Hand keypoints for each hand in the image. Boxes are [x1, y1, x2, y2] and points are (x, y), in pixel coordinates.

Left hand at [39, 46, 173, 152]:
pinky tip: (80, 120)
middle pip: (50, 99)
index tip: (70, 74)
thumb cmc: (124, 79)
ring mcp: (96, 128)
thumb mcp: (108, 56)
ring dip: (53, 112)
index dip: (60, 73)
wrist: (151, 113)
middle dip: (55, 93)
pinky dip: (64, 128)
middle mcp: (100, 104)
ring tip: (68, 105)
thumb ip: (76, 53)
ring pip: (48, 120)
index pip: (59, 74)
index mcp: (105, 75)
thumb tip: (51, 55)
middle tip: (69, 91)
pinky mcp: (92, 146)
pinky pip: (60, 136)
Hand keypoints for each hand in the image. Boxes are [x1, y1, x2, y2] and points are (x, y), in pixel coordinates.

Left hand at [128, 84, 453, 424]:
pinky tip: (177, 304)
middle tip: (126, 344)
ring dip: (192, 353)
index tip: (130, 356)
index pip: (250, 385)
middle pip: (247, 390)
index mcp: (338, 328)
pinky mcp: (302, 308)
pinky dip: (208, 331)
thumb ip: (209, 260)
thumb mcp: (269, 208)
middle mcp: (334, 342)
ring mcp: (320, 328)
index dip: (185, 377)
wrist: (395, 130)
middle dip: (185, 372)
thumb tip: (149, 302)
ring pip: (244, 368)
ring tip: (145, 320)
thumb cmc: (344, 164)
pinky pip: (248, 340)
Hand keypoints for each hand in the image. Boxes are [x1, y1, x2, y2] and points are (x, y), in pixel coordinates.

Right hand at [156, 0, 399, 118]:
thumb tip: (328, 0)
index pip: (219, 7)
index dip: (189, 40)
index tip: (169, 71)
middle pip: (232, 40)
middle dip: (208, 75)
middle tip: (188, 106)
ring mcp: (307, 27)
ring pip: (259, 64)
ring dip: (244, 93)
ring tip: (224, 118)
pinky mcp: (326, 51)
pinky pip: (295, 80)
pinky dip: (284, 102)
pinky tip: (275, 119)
▬▬▬▬▬▬▬▬▬▬
▸ **What this task involves**
The line with "ring pip: (259, 64)" marks where to start. Transcribe from there through the final line of the records, exactly and with nothing added.

▸ **Answer to this problem**
ring pip: (259, 64)
ring dip: (244, 93)
ring tip: (224, 118)
pinky mcp: (326, 51)
pinky pip: (295, 80)
pinky dip: (284, 102)
pinky tip: (275, 119)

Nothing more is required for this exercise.